Effects of simulated visual acuity and ocular motility impairments on SSVEP brain-computer interface performance: An experiment with Shuffle Speller.

Individuals with severe speech and physical impairments may have concomitant visual acuity impairments (VAI) or ocular motility impairments (OMI) impacting visual BCI use. We report on the use of the Shuffle Speller typing interface for an SSVEP BCI copy-spelling task under three conditions: simulated VAI, simulated OMI, and unimpaired vision. To mitigate the effect of visual impairments, we introduce a method that adaptively selects a user-specific trial length to maximize expected information transfer rate (ITR); expected ITR is shown to closely approximate the rate of correct letter selections. All participants could type under the unimpaired and simulated VAI conditions, with no significant differences in typing accuracy or speed. Most participants (31 of 37) could not type under the simulated OMI condition; some achieved high accuracy but with slower typing speeds. Reported workload and discomfort were low, and satisfaction high, under the unimpaired and simulated VAI conditions. Implications and future directions to examine effect of visual impairment on BCI use is discussed.

Recursive Bayesian Coding for BCIs.

Brain-Computer Interfaces (BCIs) seek to infer some task symbol, a task relevant instruction, from brain symbols, classifiable physiological states. For example, in a motor imagery robot control task a user would indicate their choice from a dictionary of task symbols (rotate arm left, grasp, etc.) by selecting from a smaller dictionary of brain symbols (imagined left or right hand movements). We examine how a BCI infers a task symbol using selections of brain symbols. We offer a recursive Bayesian decision framework which incorporates context prior distributions (e.g., language model priors in spelling applications), accounts for varying brain symbol accuracy and is robust to single brain symbol query errors. This framework is paired with Maximum Mutual Information (MMI) coding which maximizes a generalization of ITR. Both are applicable to any discrete task and brain phenomena (e.g., P300, SSVEP, MI). To demonstrate the efficacy of our approach we perform SSVEP "Shuffle" Speller experiments and compare our recursive coding scheme with traditional decision tree methods including Huffman coding. MMI coding leverages the asymmetry of the classifier's mistakes across a particular user's SSVEP responses; in doing so it offers a 33% increase in letter accuracy though it is 13% slower in our experiment.
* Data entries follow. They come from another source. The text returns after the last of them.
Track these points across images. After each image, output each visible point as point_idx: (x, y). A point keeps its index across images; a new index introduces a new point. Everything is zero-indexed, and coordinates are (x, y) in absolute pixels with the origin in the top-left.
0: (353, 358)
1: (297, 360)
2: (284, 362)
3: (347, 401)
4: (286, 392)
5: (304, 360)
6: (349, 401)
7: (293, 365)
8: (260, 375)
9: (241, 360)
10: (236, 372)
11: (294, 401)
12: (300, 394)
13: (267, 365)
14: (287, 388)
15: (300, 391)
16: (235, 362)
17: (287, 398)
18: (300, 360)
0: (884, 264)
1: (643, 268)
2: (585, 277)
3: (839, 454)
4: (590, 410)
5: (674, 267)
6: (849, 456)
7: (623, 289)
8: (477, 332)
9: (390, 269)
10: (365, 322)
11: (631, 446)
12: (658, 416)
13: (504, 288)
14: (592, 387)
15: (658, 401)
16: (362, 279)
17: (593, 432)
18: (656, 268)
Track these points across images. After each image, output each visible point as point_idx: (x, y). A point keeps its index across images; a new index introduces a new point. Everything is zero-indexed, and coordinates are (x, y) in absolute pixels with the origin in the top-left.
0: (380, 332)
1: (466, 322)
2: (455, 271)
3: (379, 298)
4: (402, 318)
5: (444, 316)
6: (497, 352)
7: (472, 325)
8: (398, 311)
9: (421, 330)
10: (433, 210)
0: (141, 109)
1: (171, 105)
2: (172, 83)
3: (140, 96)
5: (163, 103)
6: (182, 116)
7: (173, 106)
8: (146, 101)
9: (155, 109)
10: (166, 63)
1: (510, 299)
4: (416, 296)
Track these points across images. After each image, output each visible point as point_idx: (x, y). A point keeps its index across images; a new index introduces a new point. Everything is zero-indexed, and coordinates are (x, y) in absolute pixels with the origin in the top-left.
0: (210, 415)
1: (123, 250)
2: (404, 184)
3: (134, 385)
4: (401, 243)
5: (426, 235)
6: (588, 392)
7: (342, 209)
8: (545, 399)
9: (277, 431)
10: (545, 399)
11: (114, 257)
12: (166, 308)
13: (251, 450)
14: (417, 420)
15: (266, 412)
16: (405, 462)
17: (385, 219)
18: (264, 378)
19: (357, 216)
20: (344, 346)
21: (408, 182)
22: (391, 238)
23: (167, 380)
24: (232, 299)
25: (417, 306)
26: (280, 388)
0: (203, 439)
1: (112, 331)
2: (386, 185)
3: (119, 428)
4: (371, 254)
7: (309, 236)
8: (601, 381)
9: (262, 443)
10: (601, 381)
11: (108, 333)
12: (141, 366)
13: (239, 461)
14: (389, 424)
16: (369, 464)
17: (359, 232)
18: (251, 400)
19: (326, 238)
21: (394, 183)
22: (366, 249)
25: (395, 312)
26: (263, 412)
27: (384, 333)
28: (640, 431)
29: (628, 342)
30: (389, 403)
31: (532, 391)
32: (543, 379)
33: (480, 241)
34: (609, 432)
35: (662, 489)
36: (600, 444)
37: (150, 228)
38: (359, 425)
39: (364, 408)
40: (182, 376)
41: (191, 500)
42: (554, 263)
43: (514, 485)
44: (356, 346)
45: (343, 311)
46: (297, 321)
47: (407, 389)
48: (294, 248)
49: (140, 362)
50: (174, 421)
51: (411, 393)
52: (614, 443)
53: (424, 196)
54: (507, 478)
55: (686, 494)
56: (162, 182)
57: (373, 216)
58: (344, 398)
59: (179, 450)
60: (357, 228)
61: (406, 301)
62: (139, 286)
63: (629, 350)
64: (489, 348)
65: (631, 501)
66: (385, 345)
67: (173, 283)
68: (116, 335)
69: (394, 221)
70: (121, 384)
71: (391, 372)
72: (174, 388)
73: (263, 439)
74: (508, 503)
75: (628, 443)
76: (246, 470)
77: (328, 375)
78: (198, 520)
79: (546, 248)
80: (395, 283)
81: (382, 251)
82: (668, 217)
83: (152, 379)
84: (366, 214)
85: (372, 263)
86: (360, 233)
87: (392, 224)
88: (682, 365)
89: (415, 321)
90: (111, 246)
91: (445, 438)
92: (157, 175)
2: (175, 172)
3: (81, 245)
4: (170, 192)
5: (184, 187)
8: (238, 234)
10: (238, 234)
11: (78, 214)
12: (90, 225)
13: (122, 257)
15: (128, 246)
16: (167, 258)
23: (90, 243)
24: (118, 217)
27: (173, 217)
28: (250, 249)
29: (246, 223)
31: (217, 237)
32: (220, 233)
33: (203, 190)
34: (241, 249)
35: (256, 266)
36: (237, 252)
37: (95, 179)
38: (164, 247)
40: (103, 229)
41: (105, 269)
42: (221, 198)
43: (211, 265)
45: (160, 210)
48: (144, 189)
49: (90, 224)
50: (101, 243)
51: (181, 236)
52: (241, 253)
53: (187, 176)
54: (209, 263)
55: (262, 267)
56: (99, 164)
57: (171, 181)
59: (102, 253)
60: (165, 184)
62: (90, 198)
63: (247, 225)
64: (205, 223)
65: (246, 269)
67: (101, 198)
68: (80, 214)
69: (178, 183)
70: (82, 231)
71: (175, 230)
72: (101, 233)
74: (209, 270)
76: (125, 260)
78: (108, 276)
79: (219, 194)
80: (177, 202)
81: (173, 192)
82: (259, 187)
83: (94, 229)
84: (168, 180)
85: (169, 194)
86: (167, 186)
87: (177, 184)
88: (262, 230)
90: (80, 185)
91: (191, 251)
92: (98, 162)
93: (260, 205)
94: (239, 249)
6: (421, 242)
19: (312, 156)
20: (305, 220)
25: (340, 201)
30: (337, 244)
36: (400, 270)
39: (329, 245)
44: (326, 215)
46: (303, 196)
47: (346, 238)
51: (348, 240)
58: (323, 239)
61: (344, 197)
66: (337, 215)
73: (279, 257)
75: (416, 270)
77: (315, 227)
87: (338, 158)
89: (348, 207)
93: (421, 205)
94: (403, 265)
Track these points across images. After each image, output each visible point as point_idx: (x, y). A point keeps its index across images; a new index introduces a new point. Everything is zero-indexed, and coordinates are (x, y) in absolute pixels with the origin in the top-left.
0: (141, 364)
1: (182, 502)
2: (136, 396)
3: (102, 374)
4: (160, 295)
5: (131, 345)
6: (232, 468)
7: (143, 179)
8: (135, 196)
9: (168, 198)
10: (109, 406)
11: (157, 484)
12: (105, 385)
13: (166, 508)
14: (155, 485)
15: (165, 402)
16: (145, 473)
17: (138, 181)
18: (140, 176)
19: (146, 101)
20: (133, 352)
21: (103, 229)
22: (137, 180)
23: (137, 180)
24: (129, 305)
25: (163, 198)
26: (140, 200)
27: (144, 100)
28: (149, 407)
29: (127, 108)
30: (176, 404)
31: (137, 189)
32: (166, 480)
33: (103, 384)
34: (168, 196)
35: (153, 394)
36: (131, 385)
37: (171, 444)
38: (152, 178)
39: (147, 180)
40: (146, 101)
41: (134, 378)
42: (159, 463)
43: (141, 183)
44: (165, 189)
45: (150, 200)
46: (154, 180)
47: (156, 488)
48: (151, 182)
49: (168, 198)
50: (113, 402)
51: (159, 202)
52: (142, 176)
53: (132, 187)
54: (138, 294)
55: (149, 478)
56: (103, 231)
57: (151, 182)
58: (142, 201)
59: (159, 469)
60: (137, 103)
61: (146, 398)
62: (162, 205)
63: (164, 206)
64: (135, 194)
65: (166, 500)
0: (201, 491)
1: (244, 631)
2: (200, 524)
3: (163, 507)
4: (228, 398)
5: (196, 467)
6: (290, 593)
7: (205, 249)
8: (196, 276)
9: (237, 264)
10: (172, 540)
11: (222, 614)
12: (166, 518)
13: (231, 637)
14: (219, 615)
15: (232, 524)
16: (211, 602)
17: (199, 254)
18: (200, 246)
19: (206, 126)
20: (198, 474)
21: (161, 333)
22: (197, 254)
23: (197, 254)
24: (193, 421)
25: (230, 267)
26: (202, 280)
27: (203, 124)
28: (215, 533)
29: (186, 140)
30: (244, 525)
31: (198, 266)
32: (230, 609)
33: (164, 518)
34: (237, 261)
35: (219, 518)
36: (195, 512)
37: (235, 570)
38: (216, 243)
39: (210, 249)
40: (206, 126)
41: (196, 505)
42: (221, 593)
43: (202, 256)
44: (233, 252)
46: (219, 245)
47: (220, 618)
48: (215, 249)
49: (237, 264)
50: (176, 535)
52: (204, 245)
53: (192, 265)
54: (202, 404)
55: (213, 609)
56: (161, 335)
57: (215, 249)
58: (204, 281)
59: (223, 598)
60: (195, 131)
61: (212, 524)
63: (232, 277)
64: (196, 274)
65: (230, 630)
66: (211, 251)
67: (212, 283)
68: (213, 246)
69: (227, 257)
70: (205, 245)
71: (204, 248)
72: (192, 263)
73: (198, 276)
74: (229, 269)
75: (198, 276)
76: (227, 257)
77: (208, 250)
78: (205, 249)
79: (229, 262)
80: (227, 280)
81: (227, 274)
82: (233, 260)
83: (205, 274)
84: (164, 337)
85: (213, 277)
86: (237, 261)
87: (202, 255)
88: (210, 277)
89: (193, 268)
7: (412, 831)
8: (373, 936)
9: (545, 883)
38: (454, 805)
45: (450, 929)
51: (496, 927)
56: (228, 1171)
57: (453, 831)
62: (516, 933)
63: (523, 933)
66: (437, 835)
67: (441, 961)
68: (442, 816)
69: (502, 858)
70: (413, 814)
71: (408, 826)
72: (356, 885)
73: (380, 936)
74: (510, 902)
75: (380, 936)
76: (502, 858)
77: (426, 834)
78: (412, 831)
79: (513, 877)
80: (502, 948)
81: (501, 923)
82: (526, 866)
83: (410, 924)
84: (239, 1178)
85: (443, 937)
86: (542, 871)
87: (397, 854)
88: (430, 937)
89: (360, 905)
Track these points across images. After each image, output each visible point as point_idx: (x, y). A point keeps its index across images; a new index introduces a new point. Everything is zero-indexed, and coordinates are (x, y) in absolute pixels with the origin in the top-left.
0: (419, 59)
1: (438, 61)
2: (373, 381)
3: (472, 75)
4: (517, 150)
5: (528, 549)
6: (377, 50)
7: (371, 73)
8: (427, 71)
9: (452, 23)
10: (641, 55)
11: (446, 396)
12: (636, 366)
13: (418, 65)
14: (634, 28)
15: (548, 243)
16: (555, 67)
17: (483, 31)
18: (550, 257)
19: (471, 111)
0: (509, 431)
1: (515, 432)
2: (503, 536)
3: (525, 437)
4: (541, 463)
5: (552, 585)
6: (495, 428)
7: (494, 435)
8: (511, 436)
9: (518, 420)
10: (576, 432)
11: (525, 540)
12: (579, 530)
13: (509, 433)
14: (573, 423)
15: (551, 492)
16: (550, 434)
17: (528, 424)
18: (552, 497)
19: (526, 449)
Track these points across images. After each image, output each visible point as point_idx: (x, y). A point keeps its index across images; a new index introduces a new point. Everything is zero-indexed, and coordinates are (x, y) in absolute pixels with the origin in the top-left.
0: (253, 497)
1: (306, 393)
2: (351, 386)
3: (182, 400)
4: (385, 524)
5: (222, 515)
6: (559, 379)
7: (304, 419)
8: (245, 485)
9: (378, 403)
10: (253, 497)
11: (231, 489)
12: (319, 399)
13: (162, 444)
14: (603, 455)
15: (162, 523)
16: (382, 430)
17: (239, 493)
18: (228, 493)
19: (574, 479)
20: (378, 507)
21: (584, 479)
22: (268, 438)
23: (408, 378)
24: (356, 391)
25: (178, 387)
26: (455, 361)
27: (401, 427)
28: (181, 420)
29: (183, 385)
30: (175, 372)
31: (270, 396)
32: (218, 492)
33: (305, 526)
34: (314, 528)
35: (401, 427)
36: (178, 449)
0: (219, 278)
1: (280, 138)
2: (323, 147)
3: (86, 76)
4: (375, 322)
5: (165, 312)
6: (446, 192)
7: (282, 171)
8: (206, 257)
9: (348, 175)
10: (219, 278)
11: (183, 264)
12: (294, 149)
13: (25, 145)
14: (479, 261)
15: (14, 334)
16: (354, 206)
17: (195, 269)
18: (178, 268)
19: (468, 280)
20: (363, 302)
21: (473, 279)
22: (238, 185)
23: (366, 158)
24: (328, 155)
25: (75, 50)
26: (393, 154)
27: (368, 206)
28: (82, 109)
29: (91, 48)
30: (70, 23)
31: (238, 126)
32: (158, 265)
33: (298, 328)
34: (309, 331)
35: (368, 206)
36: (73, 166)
Probabilistic Simulation Framework for EEG-Based BCI Design.

A simulation framework could decrease the burden of attending long and tiring experimental sessions on the potential users of brain computer interface (BCI) systems. Specifically during the initial design of a BCI, a simulation framework that could replicate the operational performance of the system would be a useful tool for designers to make design choices. In this manuscript, we develop a Monte Carlo based probabilistic simulation framework for electroencephalography (EEG) based BCI design. We employ one event related potential (ERP) based typing and one steady state evoked potential (SSVEP) based control interface as testbeds. We compare the results of simulations with real time experiments. Even though over and under estimation of the performance is possible, the statistical results over the Monte Carlo simulations show that the developed framework generally provides a good approximation of the real time system performance.